To do: Rewrite all the records below, putting "Write out" in place of every "Transcribe" and leaving everything else unchanged.

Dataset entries
□ □ □ □ □ □ □
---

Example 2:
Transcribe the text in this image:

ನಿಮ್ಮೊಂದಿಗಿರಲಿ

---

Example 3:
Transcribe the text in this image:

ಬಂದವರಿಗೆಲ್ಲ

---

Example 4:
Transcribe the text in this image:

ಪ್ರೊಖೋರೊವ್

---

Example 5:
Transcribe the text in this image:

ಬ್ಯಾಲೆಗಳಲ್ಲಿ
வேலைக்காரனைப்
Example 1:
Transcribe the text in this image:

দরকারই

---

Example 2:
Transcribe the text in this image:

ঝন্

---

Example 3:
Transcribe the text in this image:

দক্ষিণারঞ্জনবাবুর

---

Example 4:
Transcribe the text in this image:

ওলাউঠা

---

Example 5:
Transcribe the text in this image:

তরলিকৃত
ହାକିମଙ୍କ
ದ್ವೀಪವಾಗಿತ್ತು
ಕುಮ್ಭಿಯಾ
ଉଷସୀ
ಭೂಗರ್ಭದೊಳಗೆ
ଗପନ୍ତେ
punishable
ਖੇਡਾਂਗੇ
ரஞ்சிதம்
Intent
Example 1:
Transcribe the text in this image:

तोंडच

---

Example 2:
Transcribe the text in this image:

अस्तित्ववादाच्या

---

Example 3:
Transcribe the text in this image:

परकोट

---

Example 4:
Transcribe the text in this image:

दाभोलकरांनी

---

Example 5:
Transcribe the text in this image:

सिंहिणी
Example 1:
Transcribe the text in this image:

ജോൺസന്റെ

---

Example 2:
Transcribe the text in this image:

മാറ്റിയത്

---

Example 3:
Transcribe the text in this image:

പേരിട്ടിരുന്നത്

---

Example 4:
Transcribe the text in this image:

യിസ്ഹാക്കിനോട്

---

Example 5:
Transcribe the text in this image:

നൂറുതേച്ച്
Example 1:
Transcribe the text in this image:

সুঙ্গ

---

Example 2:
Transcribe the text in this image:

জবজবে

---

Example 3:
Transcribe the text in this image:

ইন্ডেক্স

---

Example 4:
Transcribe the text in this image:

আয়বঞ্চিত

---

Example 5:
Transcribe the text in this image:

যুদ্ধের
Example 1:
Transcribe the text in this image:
□ □ □ □ □ □ □
Written answer:
---

Example 2:
Write out the text in this image:

ನಿಮ್ಮೊಂದಿಗಿರಲಿ

---

Example 3:
Write out the text in this image:

ಬಂದವರಿಗೆಲ್ಲ

---

Example 4:
Write out the text in this image:

ಪ್ರೊಖೋರೊವ್

---

Example 5:
Write out the text in this image:

ಬ್ಯಾಲೆಗಳಲ್ಲಿ
வேலைக்காரனைப்
Example 1:
Write out the text in this image:

দরকারই

---

Example 2:
Write out the text in this image:

ঝন্

---

Example 3:
Write out the text in this image:

দক্ষিণারঞ্জনবাবুর

---

Example 4:
Write out the text in this image:

ওলাউঠা

---

Example 5:
Write out the text in this image:

তরলিকৃত
ହାକିମଙ୍କ
ದ್ವೀಪವಾಗಿತ್ತು
ಕುಮ್ಭಿಯಾ
ଉଷସୀ
ಭೂಗರ್ಭದೊಳಗೆ
ଗପନ୍ତେ
punishable
ਖੇਡਾਂਗੇ
ரஞ்சிதம்
Intent
Example 1:
Write out the text in this image:

तोंडच

---

Example 2:
Write out the text in this image:

अस्तित्ववादाच्या

---

Example 3:
Write out the text in this image:

परकोट

---

Example 4:
Write out the text in this image:

दाभोलकरांनी

---

Example 5:
Write out the text in this image:

सिंहिणी
Example 1:
Write out the text in this image:

ജോൺസന്റെ

---

Example 2:
Write out the text in this image:

മാറ്റിയത്

---

Example 3:
Write out the text in this image:

പേരിട്ടിരുന്നത്

---

Example 4:
Write out the text in this image:

യിസ്ഹാക്കിനോട്

---

Example 5:
Write out the text in this image:

നൂറുതേച്ച്
Example 1:
Write out the text in this image:

সুঙ্গ

---

Example 2:
Write out the text in this image:

জবজবে

---

Example 3:
Write out the text in this image:

ইন্ডেক্স

---

Example 4:
Write out the text in this image:

আয়বঞ্চিত

---

Example 5:
Write out the text in this image:

যুদ্ধের
Example 1:
Write out the text in this image:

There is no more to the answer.